Le Luxembourg est depuis vendredi le premier pays de l’UE ayant banni le glyphosate. Agriculteurs, viticulteurs, maraîchers et personnes privées devront se passer de cet herbicide.
Tout emploi du glyphosate est désormais interdit, que ce soit sur les terres agricoles, dans les vignes, les vergers et même les jardins privés. « C’est la fin de tout un processus engagé dès la signature de l’accord de coalition fin 2018 », rappelle Romain Schneider, joint par téléphone. La date butoir fixée par l’UE est le 15 décembre 2022. Le gouvernement s’était engagé à bannir le glyphosate dès le 31 décembre 2020.

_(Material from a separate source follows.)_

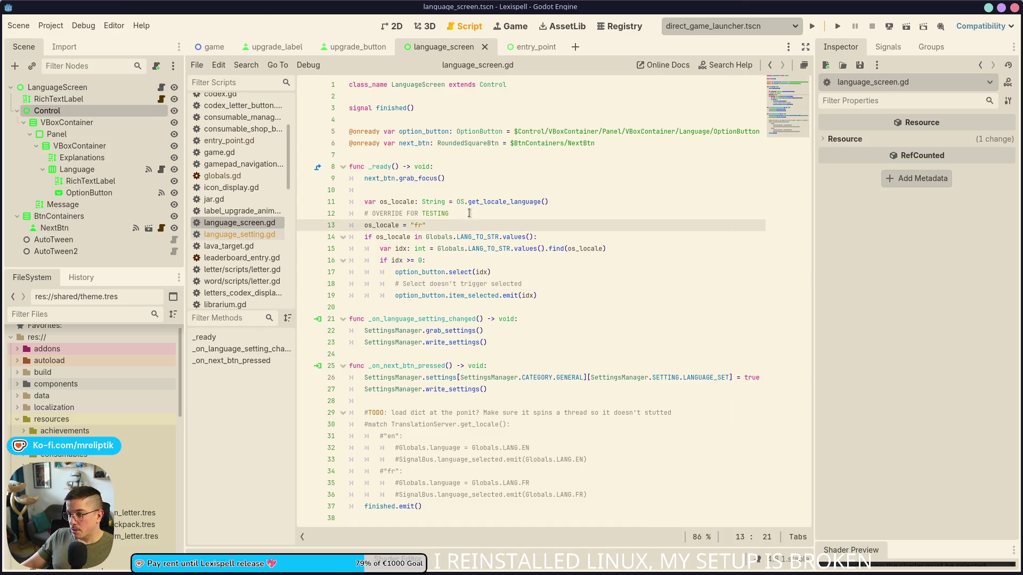
key("ctrl+shift+k")
key("ctrl+s")
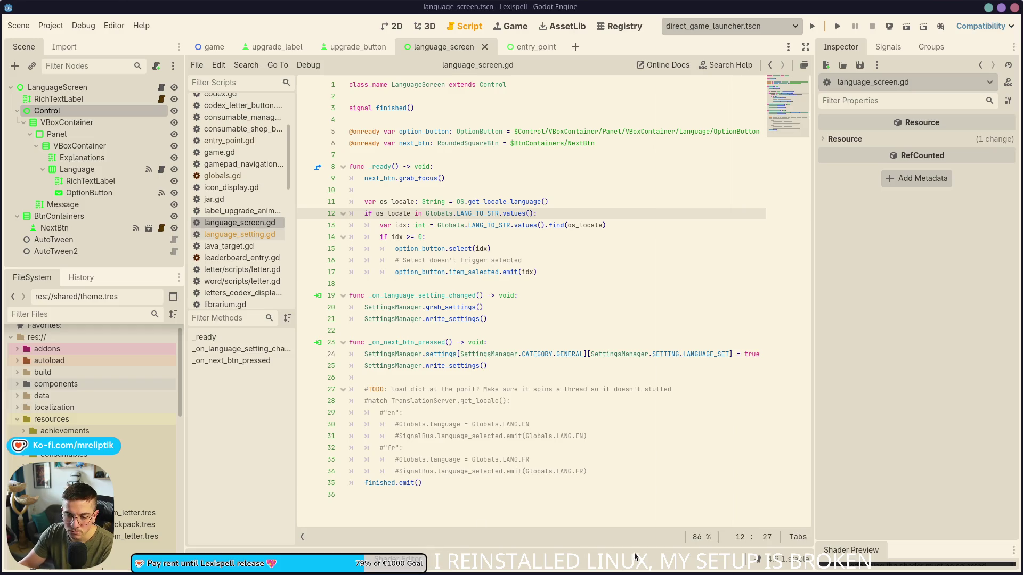
left_click(155, 559)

La substance active de cet herbicide est classée depuis mars 2015 comme «potentiellement cancérogène» par l’Organisation mondiale de la santé (OMS). Au Luxembourg, le «Roundup», le produit à base de glyphosate le plus répandu, a déjà disparu des rayons depuis le 30 juin. Le gouvernement a décidé de procéder par étapes. La première a consisté à retirer dès le 1er février dernier l’autorisation de mise sur le marché de produits à base de glyphosate. « Contrairement à d’autres pays, comme l’Autriche compte le faire, nous n’avons pas décidé de légiférer, mais de retirer l’autorisation », explique Romain Schneider. Il a été décidé d’accorder un «délai de grâce» pour écouler les tout derniers stocks entre juillet et décembre.
Conscient qu’il n’existe pas encore de véritable alternative à cet herbicide, le gouvernement a décidé d’accompagner les agriculteurs, viticulteurs et maraîchers qui étaient d’accord pour bannir le glyphosate dès l’année culturale 2020. Les exploitants ont pu toucher une compensation par hectare de 30 à 100 euros. « Il est à rappeler que près de 50 % des terres agricoles du Luxembourg sont des prairies, où aucun herbicide n’est utilisé », fait remarquer le ministre. En 2017, 13 600 kg de glyphosate ont été dispersés au Luxembourg.
Des contrôles annoncés
Du côté des agriculteurs, 727 des 1 005 exploitations que compte le Grand-Duché sont engagés dans le programme de compensation visant à préparer l’après-glyphosate. « Il s’agit de près de 60% d’entre elles. L’écho est assez positif, même si les agriculteurs sont conscients qu’un surcroît de travail manuel les attend », avance Romain Schneider. Les alternatives à cet herbicide restent en effet à peaufiner. Un projet de recherche visant à obtenir des cultures plus résistantes (ANGEL) est mené par la Chambre d’agriculture et un prototype de machine électrique, équipé de herses, est disponible au Luxembourg.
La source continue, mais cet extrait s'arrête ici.